### Reading passage
━━━━━━━━━━━━━━━━

You’re already multi-lingual, Lillian. You can do it, although it’s a tall order to talk with a Thai accent and tone. It’s doable just the same. (I think Tagalog/Filipino is easier to learn. It’s not a tonal language.)
All the best in your language studies. (As for me, I keep hearing every week Bern Deutsch, Basel Deutsch and Zurich Deutsch as I study High German!)
It is hard to speak another language perfectly. You can have the grammar and vocabulary down but the accent all wrong and vice versa. My french unforunately falls down in both those areas
and unlike you I STILL don’t have the added problem of it being tonal. In France people are pretty tolerant of bad french. You know when you are getting good because people love correcting you. NOBODY bothers correcting me yet. Lessons are important though. A friend told me 20 minutes a day. No more. No less. Progress is virtually assured. I think going back to language studies is a great idea. Good luck 
Don’t worry! Since you are trying to speak Thai - you’ll get better. Definitely try some of the AUA courses - the classrooms are small, intimate and they work quickly. The setting is very nice in the old compound with the old-style buildings.
I’m a bit surprised your landlord told you about your Thai. Normally, Asians don’t want to give any bad news. Either they really were thinking about it a long time and wanted to let you know or maybe you asked her/him how good your Thai is?

━━━━━━━━━━━━━━━━

### Given material

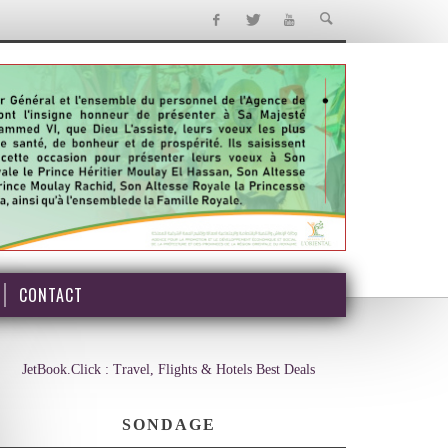
CONTACT
JetBook.Click : Travel, Flights & Hotels Best Deals
SONDAGE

━━━━━━━━━━━━━━━━

### Exercise instructions
• 1. In the comments on learning languages, how much daily lesson time did a friend recommend?
• 2. Continue the comments on learning languages from the point where they stop.

### Expected responses
• 1. Twenty minutes a day, no more and no less.

• 2.
One tip I was given - chop your words by syllables - Sa-wa-dee, ka! Practice by pronouncing each set strongly - and listening to children is easier to get the way to pull in your mouth for different sounds. Chok dee, krap!
I did at least 7 modules over the last few years, did reading and writing. I have a certain fluency, I can talk thai on the phone, when I go to the hospital with my kids I only speak thai.. but .. well.. I guess I’m at a certain level and as you all said, if I go back to studies I’ll be able to get even better… There are some subjects in thai I never learnt. eg the whole legal document vocabulary, insurance, religious language. Ok, back to language studies I go….
Wow! You speak Thai! Congratulations! I tried Tagalog but didn’t achieved much.
And Thai is much more difficult!
ya i tried to learn thai and it was very complex and conffuzzling! anyway now im learning french!!! o ya!